Write the next part of the letter to the editor about the atomic bombings and drone warfare, starting after its final sentence.

▸ Passage provided:
------------

To the editor:
During President Harry Truman’s tenure, we dropped two atomic bombs on Japan.
“Oh, it saved thousands of lives,” was the rejoinder when this horrific act took place. It seemed not to matter that Japan was on the point of surrender if the citizens could keep their emperor, since we were really demonstrating our superior military prowess to the then-Soviet Union. On and on it went through the Cold War and out the other side, leaving military bases in 800 locations throughout the world, proof positive of our superiority.
Fast forward to the use of drones. A third of the aircraft the military has invested in are drones, up from only 5 percent in 2005. They have the distinguishing characteristic of being capable of long-distance remote control killing and a resulting preemptive elimination of suspected enemies — never mind that countless civilians, including women and children, are killed.
Drone strikes have killed thousands of Pakistanis and children are fearful of going to school and have dropped out and adults avoid going to public gatherings like weddings and funerals.

------------

▸ Material supplied:
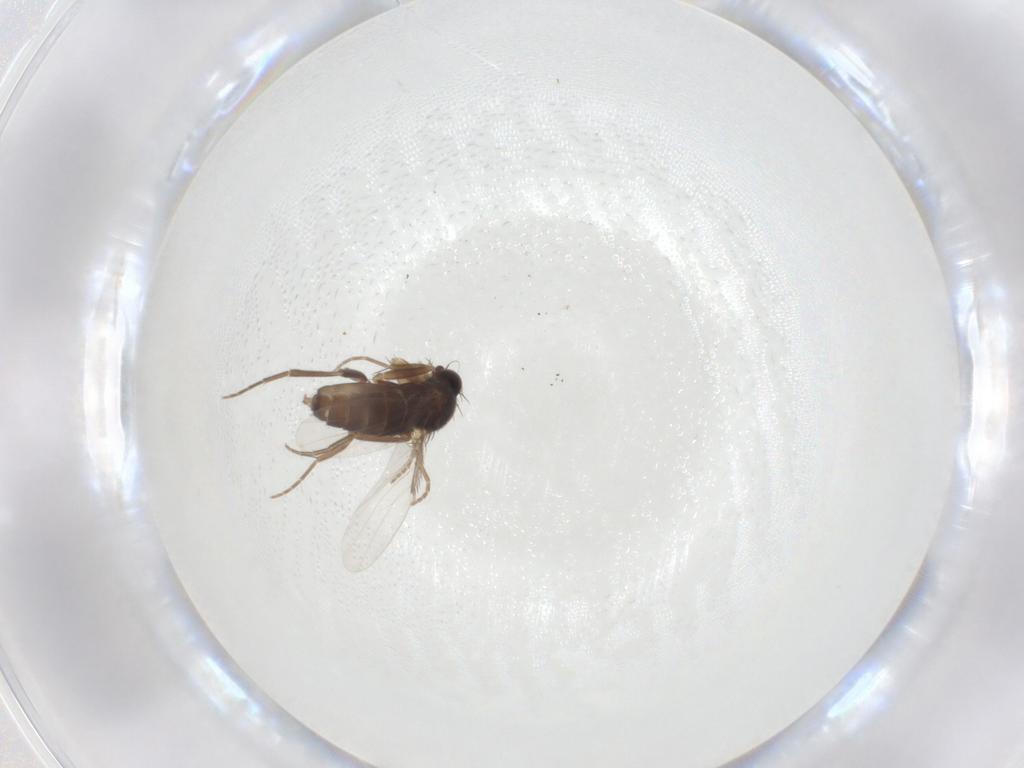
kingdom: Animalia
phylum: Arthropoda
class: Insecta
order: Diptera
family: Phoridae
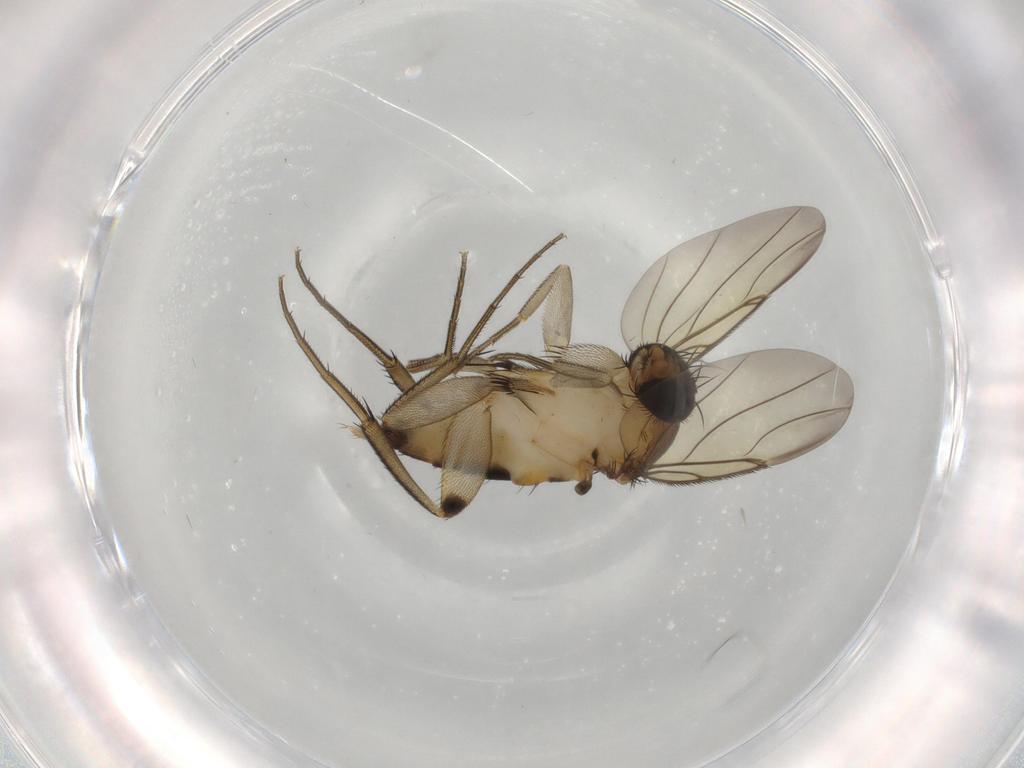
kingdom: Animalia
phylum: Arthropoda
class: Insecta
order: Diptera
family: Phoridae
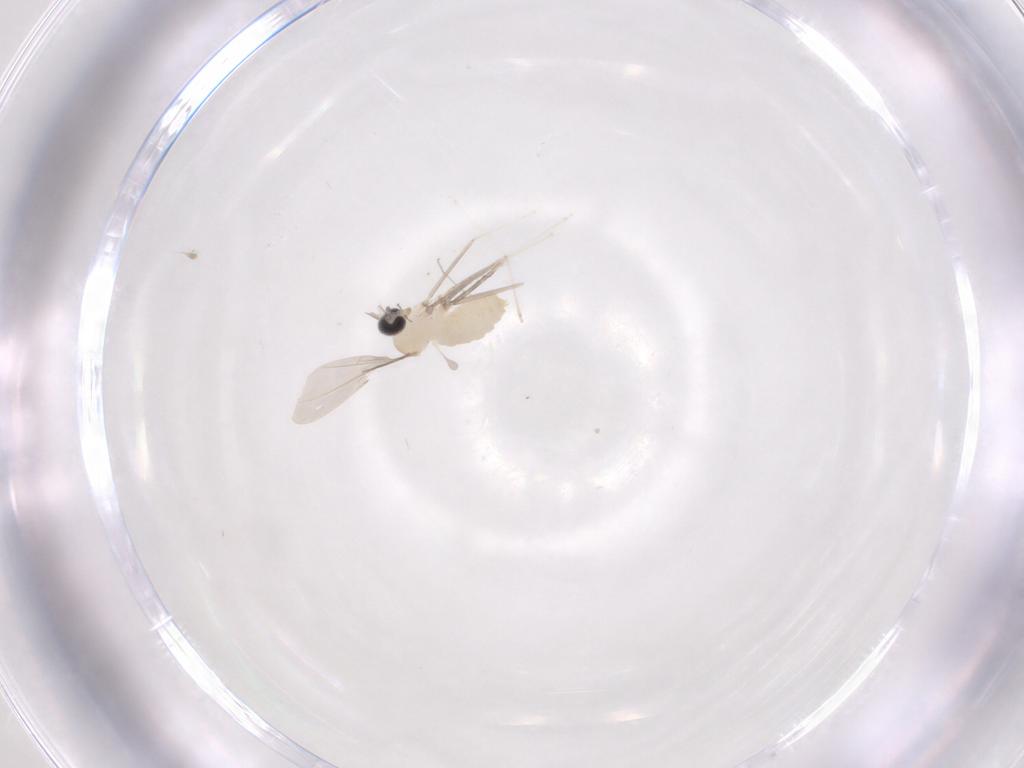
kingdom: Animalia
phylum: Arthropoda
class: Insecta
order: Diptera
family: Cecidomyiidae
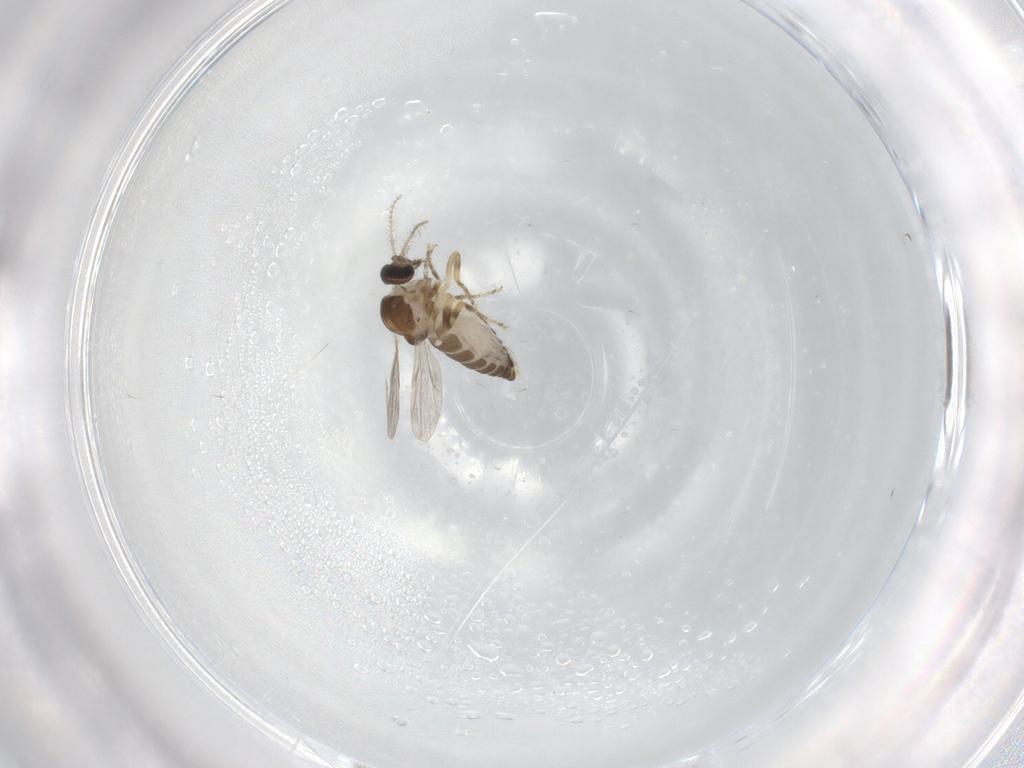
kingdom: Animalia
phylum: Arthropoda
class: Insecta
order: Diptera
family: Ceratopogonidae
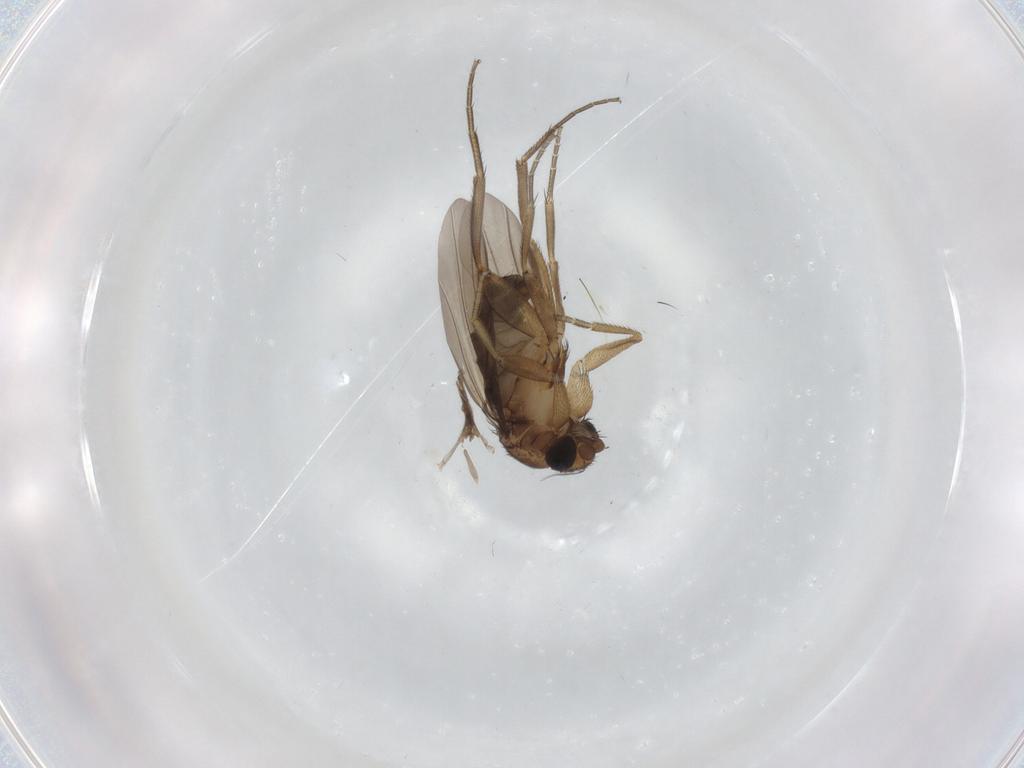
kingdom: Animalia
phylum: Arthropoda
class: Insecta
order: Diptera
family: Phoridae
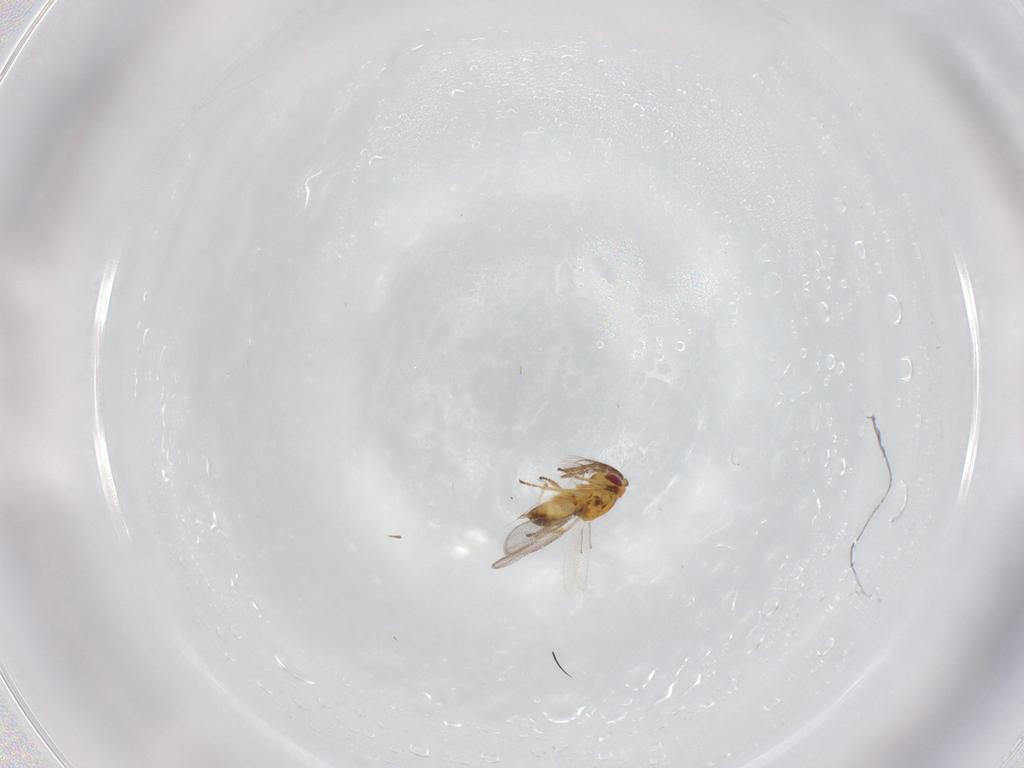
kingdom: Animalia
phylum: Arthropoda
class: Insecta
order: Hymenoptera
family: Eulophidae
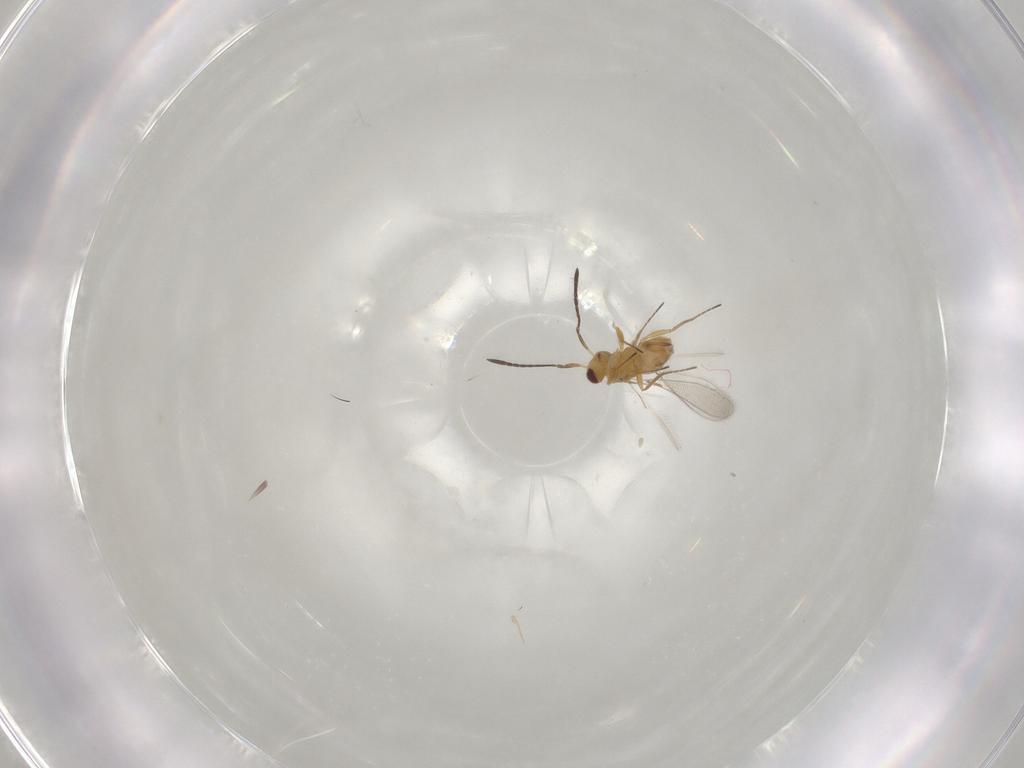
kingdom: Animalia
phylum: Arthropoda
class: Insecta
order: Hymenoptera
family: Mymaridae
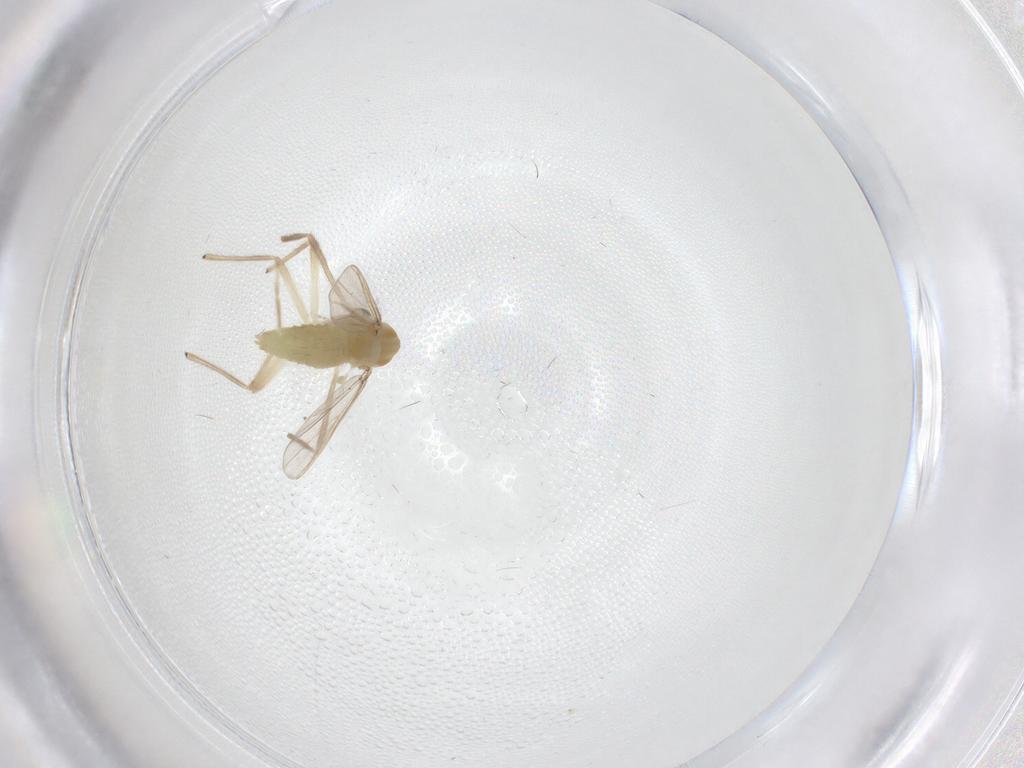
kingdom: Animalia
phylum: Arthropoda
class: Insecta
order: Diptera
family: Chironomidae
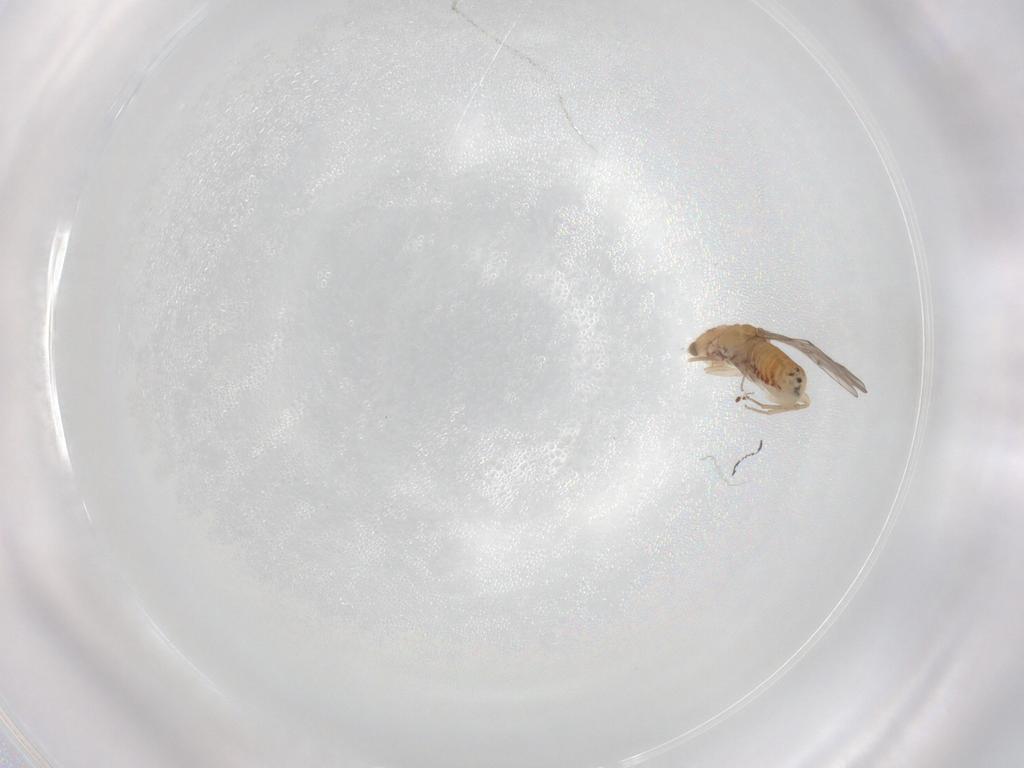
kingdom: Animalia
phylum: Arthropoda
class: Insecta
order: Psocodea
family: Ectopsocidae
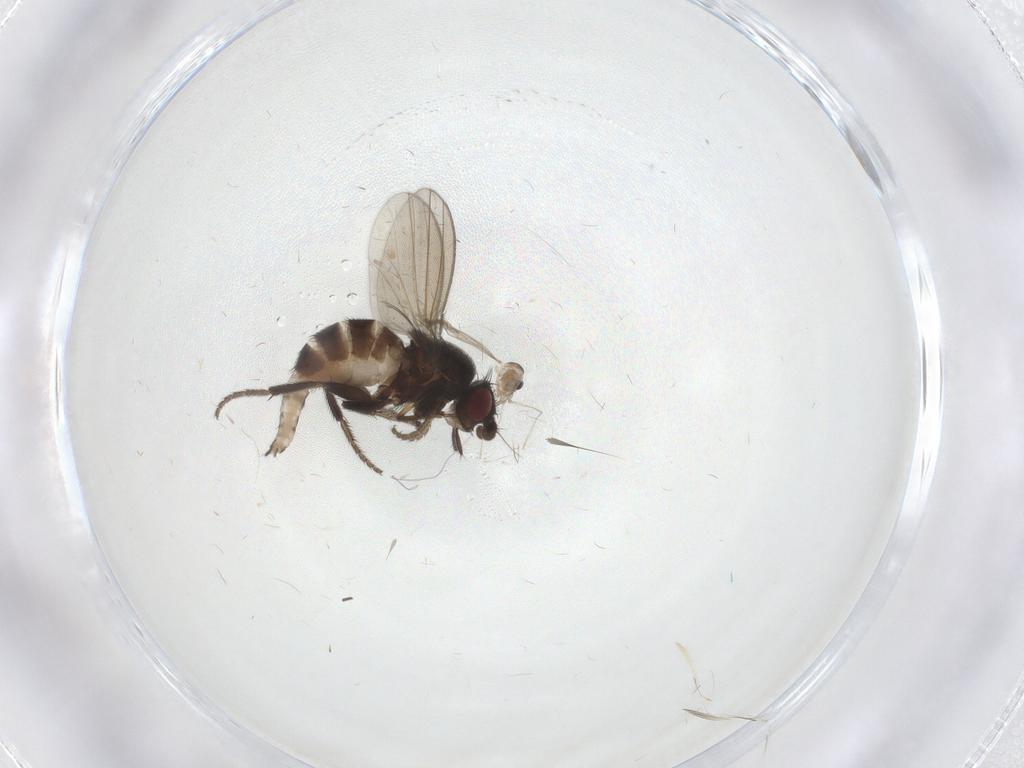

------------

▸ Expected output:
The president has the self-declared power to authorize lethal force against a U.S. citizen on U.S. soil and without trial. He even has a “kill list.”
These drone strikes and targeted killings are immoral and illegal under international law and a violation of the sovereignty of nations with whom we’re not at war. And they create blowback, serving to recruit extremists who are prepared to battle us. Drones are also used for surveillance and come in different sizes from small ones that are capable of being in peoples’ houses collecting supposedly incriminating data to large “predator” drones.
We should be alarmed and insist on clear restrictions, transparent practices, independent oversight and accountability — the elements of the “rule of law.”